Criteria: The Federal audit clearinghouse requires that indendent audits be completed and uploaded to their database no later than 9 months after the fiscal year-end. Condition: DSCEJ did not engage an independent auditor on a timely basis. The independent auditor was not engaged until after the 9 month deadline had expired. Cause: We were unable to determine the casue for this condition. Effect: Delinquent filing of DSCEJ's indpendent audit represents noncompliance with the federal guidelines. Recommendation: We recommend that DSCEJ engage its independent auditor on a timely basis. Management's Response: See management's corrective action plan on page 28.

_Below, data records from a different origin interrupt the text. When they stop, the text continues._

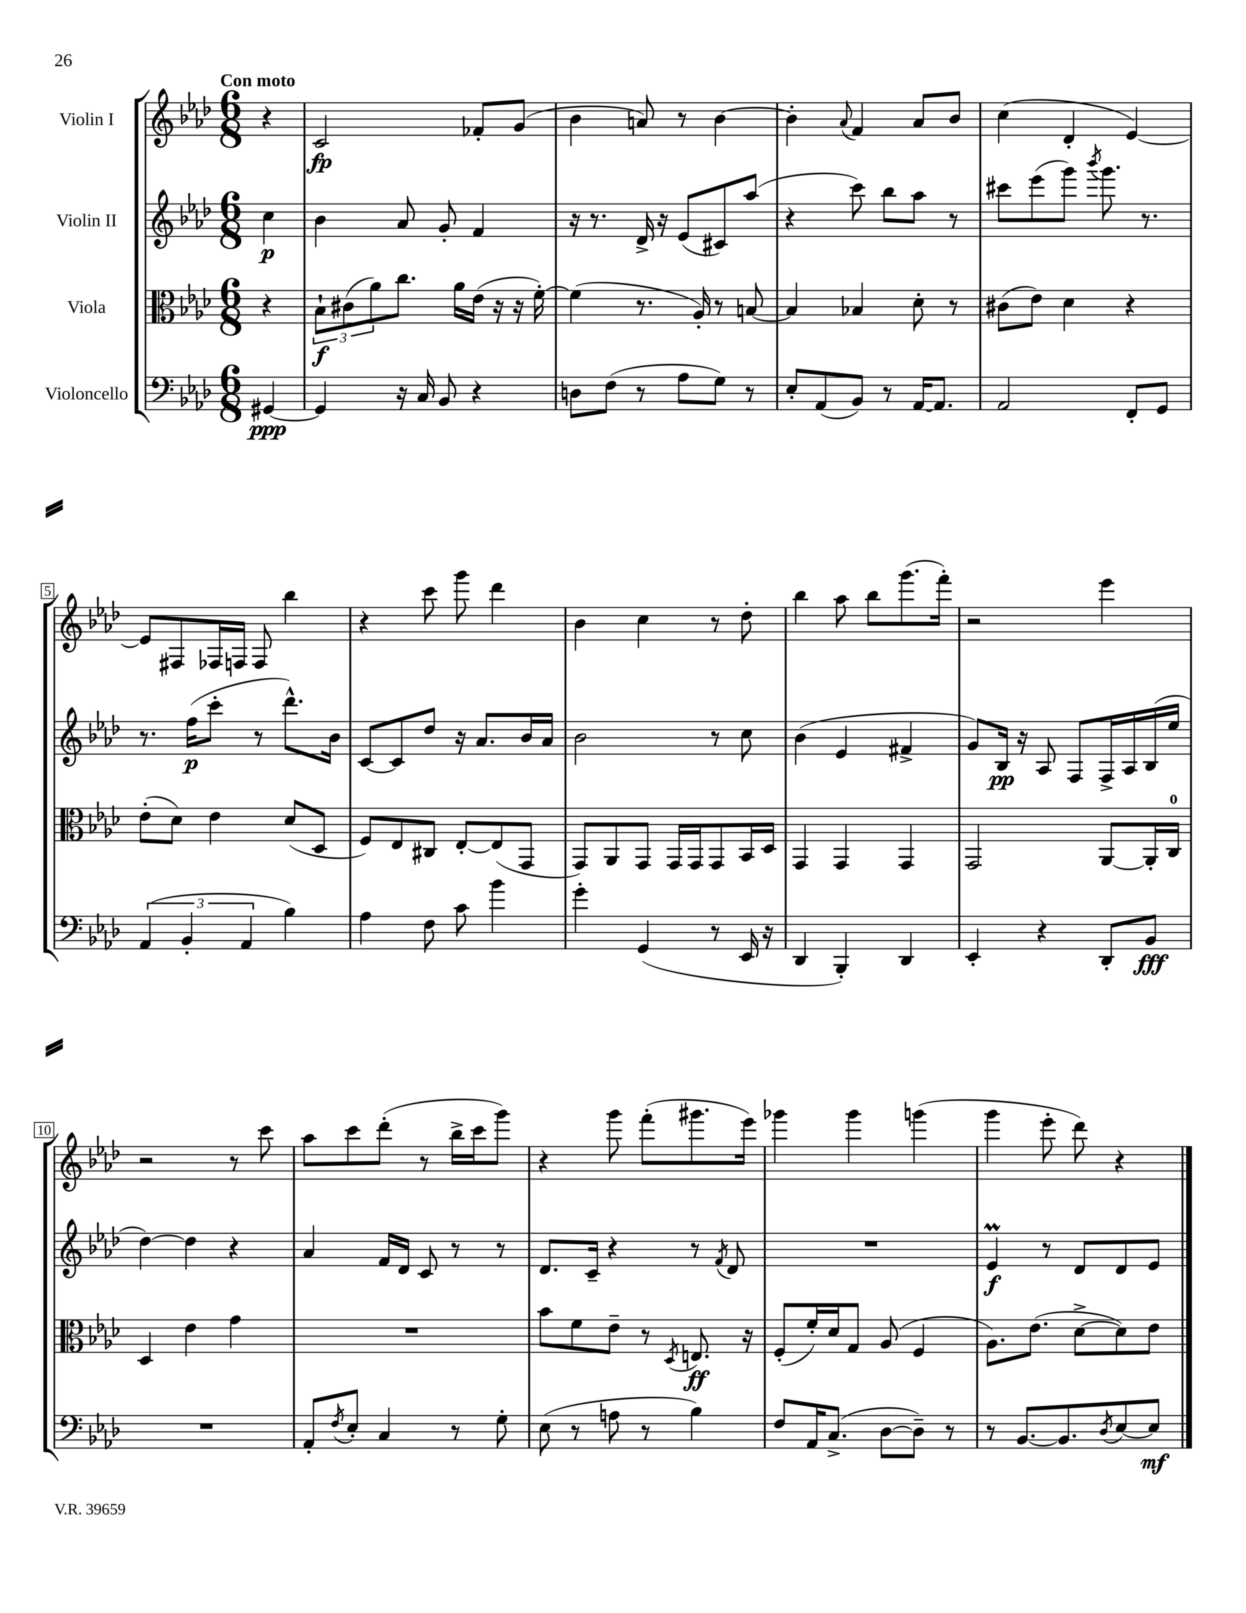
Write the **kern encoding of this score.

**kern	**kern	**kern	**kern
*staff4	*staff3	*staff2	*staff1
*clefF4	*clefC3	*clefG2	*clefG2
*k[b-e-a-d-]	*k[b-e-a-d-]	*k[b-e-a-d-]	*k[b-e-a-d-]
*M6/8	*M6/8	*M6/8	*M6/8
[4GG#	4r	4cc	4r
=	=	=	=
4GG#]	12B-`	4b-	2c
.	(12c#	.	.
.	12a-)	.	.
16r	8.cc	8a-	.
16C	.	.	.
8BB-	.	8g'	.
.	16a-	.	.
4r	(16e-	4f	8f-'
.	16r	.	.
.	16r	.	(8g
.	[16f')	.	.
=	=	=	=
8D	(4f]	16r	4b-
.	.	8.r	.
(8F	.	.	.
8r	8.r	16d-^	8a)
.	.	16r	.
8A-	.	(8e-	8r
.	16A-')	.	.
8G)	8r	8c#)	[4b-
8r	[8B	(8aa-	.
=	=	=	=
8E-'	4B]	4r	4b-']
(8AA-	.	.	.
.	.	.	8qqa-
8BB-)	4B-	8ccc)	4f
8r	.	8bb-	.
[16AA-	8d-'	8aa-	8a-
8.AA-]	.	.	.
.	8r	8r	8b-
=	=	=	=
2AA-	(8c#	8ccc#	(4cc
.	8e-)	(8eee-	.
.	4d-	8ggg)	4d-'
.	.	8qbbb-	.
.	.	8.ggg	.
8FF'	4r	.	[4e-)
.	.	8.r	.
8GG	.	.	.
=	=	=	=
(6AA-	(8e-'	8.r	8e-]
.	8d-)	.	8F#
6BB-'	.	.	.
.	.	(16ff	.
.	4e-	8ccc'	16F-
.	.	.	16F
6AA-	.	.	.
.	.	8r	8F
4B-)	(8d-	8.ddd-^^)	4bb-
.	8D-	.	.
.	.	16b-	.
=	=	=	=
4A-	8F)	[8c	4r
.	8E-	8c]	.
8F	8C#	8dd-	8ccc
8c	[8E-'	16r	8ggg
.	.	8.a-	.
4b-	(8E-]	.	4ddd-
.	8GG	16b-	.
.	.	16a-	.
=	=	=	=
4g'	8GG)	2b-	4b-
.	8AA-	.	.
(4GG	8GG	.	4cc
.	16GG	.	.
.	16GG	.	.
8r	8GG	8r	8r
16EE-	16BB-	8cc	8dd-'
16r	16D-	.	.
=	=	=	=
4DD-	4GG	(4b-	4bb-
4BBB-')	4GG	4e-	8aa-
.	.	.	8bb-
4DD-	4GG	4f#^	(8.ggg
.	.	.	16fff')
=	=	=	=
4EE-'	2GG	8g)	2r
.	.	16B-	.
.	.	16r	.
4r	.	8A-	.
.	.	8F	.
8DD-'	[8AA-	16F^	4eee-
.	.	16A-	.
8BB-	16AA-']	(16B-	.
.	16C	16ee-	.
=	=	=	=
2.r	4D-	[4dd-)	2r
.	4e-	4dd-]	.
.	4g	4r	8r
.	.	.	8ccc
=	=	=	=
8AA-'	2.r	4a-	8aa-
8qF	.	.	.
8E-'	.	.	8ccc
4C	.	16f	(8ddd-'
.	.	16d-	.
.	.	8c	8r
8r	.	8r	16bb-^
.	.	.	16ccc
8G'	.	8r	8ggg)
=	=	=	=
(8E-	8b-	8.d-	4r
8r	8f	.	.
.	.	16c~	.
8A	8e-~	4r	8ggg
8r	8r	.	(8fff'
.	8qD-	.	.
4B-)	8.E	8r	8.ggg#
.	.	8qf	.
.	.	8d-	.
.	16r	.	16eee-)
=	=	=	=
8F	(8F'	2.r	4ggg-
16AA-	16f')	.	.
(8.C^	16d-	.	.
.	8G	.	4ggg-
[8D-	(8A-	.	.
8D-~])	4F	.	(4ggg
8r	.	.	.
=	=	=	=
8r	8.A-)	4e-	4ggg
[8.BB-	.	.	.
.	(8.e-	.	.
.	.	8r	8eee-'
8.BB-]	.	.	.
.	[8d-^	8d-	8ddd-)
8qD-	.	.	.
[8E-	8d-])	8d-	4r
8E-]	8e-	8e-	.
==	==	==	==
*-	*-	*-	*-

Questioned Costs: $94,732 Criteria: The grant agreement and generally accepted accounting principles (GAAP) require expenses to be recorded in the period in which goods or services are received to ensure accurate and timely financail reporting. Condition: During testing of disbursements charged to the 93.142 Hazardous Waste Worker Health and Safety Training grant, we identified expenses for services rendered in October through December 2022 that were not recorded in the general ledger until 2023. Although the service dates fell within the grant’s approved period of performance (June 1, 2022 – May 31, 2023), the expenses were recognized in the subsequent fiscal year. Cause: While the organization has established procedures and a written manual for closing the books, these procedures were not consistently followed for the invoices noted above. Effect: Expenses incurred during the 2022 calendar year were recorded in 2023, which may impact the accuracy of grant financial reports and budget-to-actual comparisons. While the costs remain allowable under the grant, late recognition may misstate grant expenditures by fiscal period and hinder effective monitoring. Additionally, the total expenditures on the Schedule of Expenditures of Federal Awards were overstated, causing the need for an adjustment. Recommendation: We recommend the entity reinforce its existing month-end and year-end close procedures with accounting staff to ensure all expenses are consistently recorded in the correct accounting period. A secondary review of invoices near period-end could help strengthen adherence to the current policies. Management's Response: See management's corrective action plan on page 28.